● Task description
Answer yes or no to whether each statement agrees with the text on USERRA, and quote the words of the text that decide it. 1. USERRA stands for Uniformed Service Employment and Reemployment Act. 2. USERRA covers only members of the Armed Forces. 3. The law gives a returning service member the right to be reemployed in the same or a similar job.

● Text block

****************

In a democracy with a volunteer armed services, the goal is for citizen-soldiers to serve when needed, and then return to their civilian lives and careers. Employment law specific to service members helps protect this right to both serve and return to civilian life without penalty. USERRA is the acronym for Uniformed Service Employment and Reemployment Act. This federal law is designed to detail responsibilities and protect rights of both service members and civilian employers.
USERRA covers employment rights and responsibilities for those in the Armed Forces, the Reserve component of the Armed Forces, the National Guard, and during times of need or national emergency, members of the National Disaster Medical System and the uniformed branch of the Public Health Service. Employment rights under this law include the right to be reemployed after a return from military service to the same or a similar job. The law prohibits discrimination in job actions based on previous or future military service.

****************

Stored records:

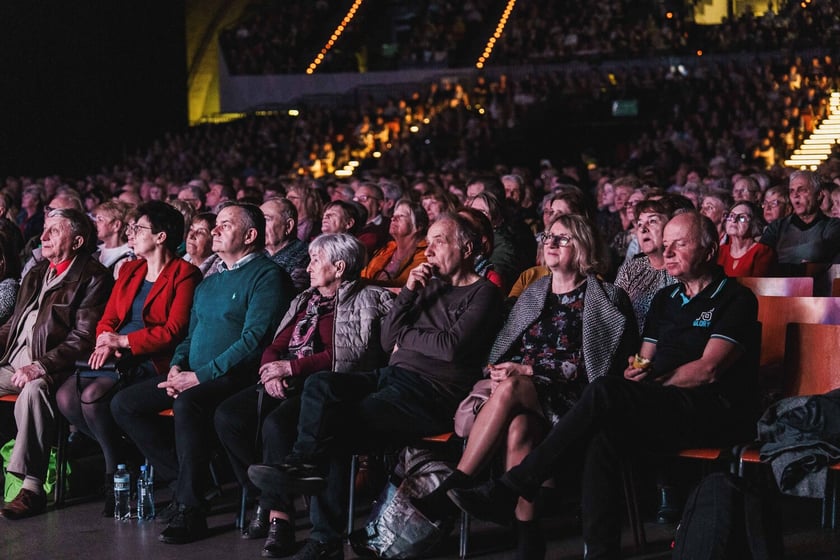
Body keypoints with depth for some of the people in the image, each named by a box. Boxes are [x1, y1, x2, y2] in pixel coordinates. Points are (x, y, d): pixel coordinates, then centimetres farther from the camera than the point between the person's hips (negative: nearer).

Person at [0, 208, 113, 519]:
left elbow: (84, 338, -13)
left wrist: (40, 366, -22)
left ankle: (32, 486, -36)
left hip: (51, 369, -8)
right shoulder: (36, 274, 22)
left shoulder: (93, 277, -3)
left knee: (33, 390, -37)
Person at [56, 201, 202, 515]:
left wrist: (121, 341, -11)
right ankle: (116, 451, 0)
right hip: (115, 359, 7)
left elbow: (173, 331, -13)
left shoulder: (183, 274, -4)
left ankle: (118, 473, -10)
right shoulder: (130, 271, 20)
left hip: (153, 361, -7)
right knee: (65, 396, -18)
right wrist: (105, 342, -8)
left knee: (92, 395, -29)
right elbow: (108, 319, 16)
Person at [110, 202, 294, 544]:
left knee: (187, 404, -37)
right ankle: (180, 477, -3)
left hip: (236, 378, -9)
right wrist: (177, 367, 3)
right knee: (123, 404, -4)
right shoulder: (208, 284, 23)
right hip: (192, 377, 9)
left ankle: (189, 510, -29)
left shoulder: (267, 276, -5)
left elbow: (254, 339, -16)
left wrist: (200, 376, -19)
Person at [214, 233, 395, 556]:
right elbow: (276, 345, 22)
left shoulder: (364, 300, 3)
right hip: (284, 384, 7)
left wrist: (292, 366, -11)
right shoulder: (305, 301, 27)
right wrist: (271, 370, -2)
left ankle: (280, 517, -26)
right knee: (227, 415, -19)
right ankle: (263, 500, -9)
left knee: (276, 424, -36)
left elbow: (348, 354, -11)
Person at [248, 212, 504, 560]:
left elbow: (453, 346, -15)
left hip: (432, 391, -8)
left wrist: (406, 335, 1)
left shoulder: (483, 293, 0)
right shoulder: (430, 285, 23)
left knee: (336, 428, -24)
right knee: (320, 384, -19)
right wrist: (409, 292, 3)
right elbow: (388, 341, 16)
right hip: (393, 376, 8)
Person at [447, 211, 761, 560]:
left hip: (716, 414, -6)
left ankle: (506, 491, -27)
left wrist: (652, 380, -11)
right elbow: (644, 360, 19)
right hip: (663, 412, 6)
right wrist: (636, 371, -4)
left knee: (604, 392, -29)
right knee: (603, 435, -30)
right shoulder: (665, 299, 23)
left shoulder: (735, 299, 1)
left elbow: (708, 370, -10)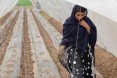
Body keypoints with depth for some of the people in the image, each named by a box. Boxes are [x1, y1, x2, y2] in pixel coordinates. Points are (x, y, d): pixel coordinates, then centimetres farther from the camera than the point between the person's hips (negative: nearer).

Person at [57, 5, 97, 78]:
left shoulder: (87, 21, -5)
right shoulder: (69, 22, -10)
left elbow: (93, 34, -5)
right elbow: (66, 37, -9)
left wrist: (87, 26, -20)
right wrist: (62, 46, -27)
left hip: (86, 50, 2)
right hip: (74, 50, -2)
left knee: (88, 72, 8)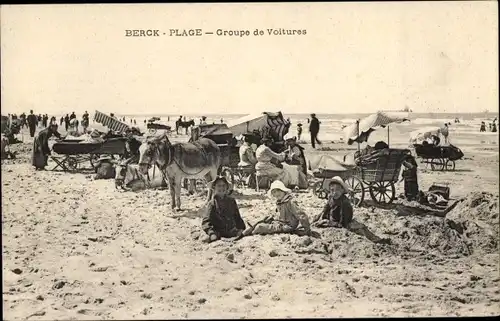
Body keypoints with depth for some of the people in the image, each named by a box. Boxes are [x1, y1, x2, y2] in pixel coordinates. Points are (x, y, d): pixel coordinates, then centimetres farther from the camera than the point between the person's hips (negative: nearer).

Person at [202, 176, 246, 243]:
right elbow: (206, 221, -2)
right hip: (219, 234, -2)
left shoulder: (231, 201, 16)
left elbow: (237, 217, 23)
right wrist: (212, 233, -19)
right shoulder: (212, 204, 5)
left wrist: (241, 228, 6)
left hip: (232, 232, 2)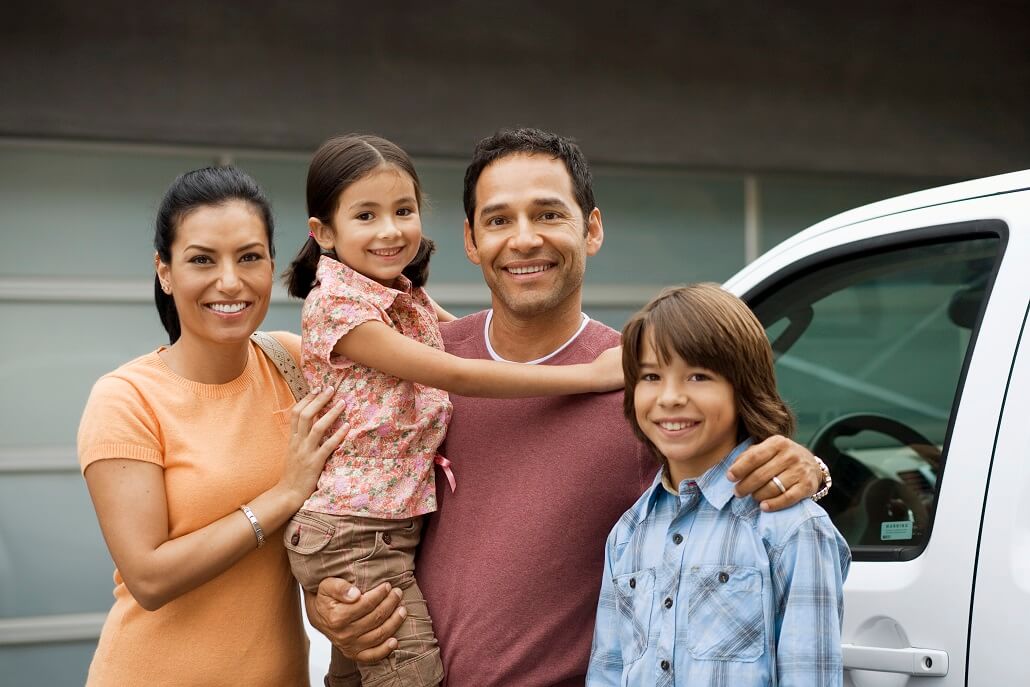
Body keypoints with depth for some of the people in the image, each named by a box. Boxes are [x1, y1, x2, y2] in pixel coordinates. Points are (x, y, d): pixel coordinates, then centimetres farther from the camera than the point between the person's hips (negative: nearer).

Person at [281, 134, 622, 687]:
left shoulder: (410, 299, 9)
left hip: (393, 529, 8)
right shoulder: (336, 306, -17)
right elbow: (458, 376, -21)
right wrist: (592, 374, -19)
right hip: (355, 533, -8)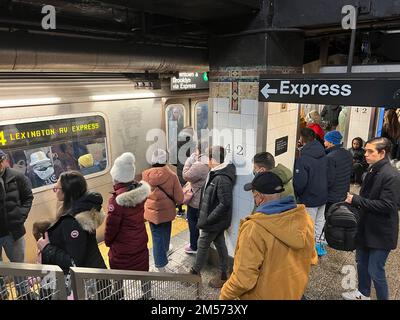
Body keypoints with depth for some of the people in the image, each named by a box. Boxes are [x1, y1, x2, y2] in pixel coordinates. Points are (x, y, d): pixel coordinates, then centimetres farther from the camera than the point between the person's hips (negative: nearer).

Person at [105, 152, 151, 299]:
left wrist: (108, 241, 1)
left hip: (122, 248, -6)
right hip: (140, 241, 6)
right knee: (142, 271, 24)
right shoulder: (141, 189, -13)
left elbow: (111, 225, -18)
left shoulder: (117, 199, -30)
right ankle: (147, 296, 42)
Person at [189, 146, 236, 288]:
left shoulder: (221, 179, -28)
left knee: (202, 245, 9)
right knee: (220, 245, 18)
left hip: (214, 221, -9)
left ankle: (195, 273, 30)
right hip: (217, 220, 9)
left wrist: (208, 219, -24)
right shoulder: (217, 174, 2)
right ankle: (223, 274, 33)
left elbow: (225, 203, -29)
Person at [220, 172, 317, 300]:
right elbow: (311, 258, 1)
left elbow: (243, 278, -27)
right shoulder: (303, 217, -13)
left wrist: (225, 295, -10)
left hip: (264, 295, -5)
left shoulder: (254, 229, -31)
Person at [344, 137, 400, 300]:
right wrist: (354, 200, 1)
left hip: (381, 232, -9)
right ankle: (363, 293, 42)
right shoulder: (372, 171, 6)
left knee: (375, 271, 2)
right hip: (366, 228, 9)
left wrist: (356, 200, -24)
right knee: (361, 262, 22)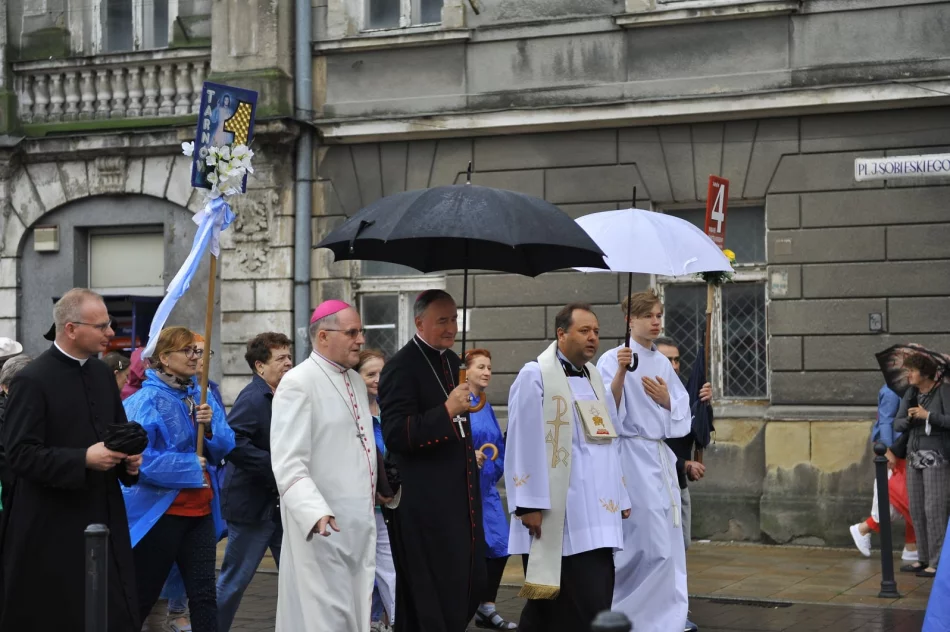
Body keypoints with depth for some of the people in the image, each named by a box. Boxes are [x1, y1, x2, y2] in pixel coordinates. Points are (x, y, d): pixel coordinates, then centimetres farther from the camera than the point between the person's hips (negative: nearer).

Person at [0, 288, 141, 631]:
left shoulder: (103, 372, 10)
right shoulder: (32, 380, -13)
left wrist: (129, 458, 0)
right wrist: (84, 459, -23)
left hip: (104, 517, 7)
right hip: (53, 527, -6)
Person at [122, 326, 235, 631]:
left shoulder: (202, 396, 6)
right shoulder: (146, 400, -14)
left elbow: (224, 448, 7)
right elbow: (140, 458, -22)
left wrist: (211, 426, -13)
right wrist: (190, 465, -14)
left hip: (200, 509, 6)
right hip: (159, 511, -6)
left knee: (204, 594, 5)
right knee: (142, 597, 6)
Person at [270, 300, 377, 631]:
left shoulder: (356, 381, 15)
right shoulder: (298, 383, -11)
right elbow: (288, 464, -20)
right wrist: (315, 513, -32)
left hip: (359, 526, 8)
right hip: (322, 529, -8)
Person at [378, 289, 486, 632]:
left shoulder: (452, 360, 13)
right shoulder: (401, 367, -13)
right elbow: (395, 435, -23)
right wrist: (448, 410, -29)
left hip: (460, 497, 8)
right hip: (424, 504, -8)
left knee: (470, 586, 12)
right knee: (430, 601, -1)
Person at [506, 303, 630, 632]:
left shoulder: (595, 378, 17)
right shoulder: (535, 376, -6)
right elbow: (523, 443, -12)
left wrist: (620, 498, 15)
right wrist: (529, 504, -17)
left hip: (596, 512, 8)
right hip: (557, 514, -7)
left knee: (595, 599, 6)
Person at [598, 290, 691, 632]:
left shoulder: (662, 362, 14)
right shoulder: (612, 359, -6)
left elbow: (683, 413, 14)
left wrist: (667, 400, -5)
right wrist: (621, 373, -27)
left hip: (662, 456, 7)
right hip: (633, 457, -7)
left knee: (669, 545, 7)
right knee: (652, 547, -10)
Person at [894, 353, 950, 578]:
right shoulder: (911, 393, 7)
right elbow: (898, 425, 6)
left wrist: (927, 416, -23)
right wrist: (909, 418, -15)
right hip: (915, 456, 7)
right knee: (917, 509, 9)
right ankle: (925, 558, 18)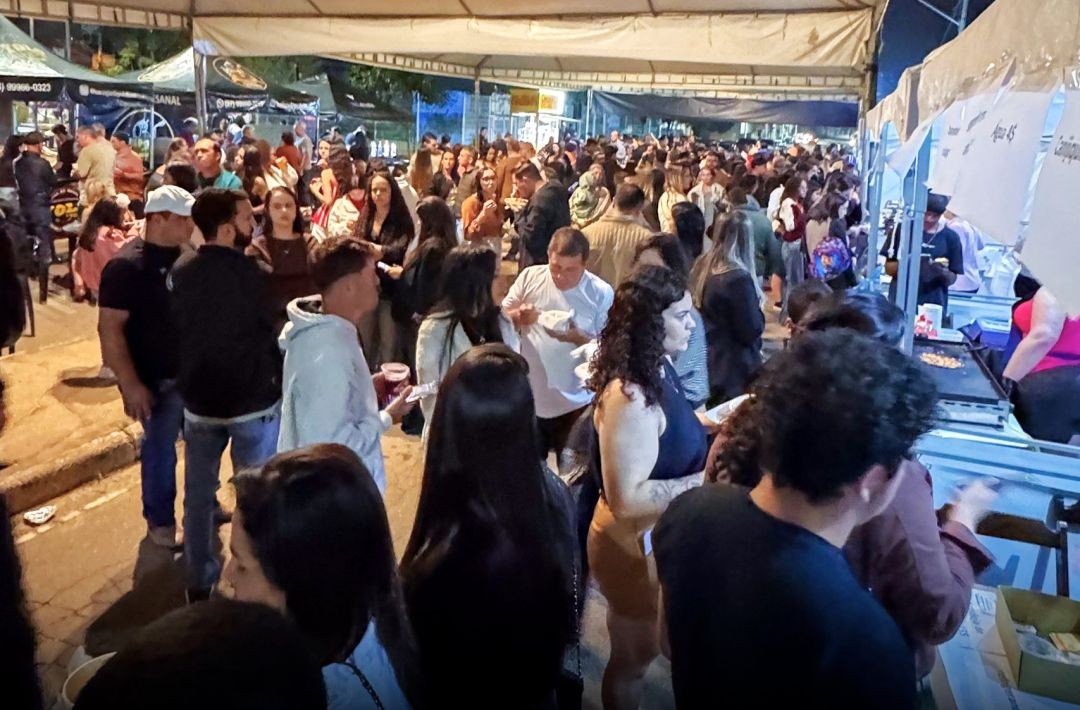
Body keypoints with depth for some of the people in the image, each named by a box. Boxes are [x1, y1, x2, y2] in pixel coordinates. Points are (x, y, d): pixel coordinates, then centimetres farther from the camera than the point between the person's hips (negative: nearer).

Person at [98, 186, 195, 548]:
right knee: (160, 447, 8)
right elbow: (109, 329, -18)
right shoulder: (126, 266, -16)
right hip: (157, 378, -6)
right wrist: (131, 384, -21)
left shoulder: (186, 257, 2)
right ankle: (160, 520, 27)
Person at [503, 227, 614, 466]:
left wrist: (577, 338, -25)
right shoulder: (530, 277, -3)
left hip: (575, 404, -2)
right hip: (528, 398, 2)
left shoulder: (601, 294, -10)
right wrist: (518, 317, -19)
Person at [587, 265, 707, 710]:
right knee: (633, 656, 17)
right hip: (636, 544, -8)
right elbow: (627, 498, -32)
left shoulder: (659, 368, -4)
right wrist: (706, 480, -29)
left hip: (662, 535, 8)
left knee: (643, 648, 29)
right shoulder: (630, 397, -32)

****************

● Exercise response
1. Yes: "USERRA is the acronym for Uniformed Service Employment and Reemployment Act."
2. No: "USERRA covers employment rights and responsibilities for those in the Armed Forces, the Reserve component of the Armed Forces, the National Guard, and during times of need or national emergency, members of the National Disaster Medical System and the uniformed branch of the Public Health Service."
3. Yes: "Employment rights under this law include the right to be reemployed after a return from military service to the same or a similar job."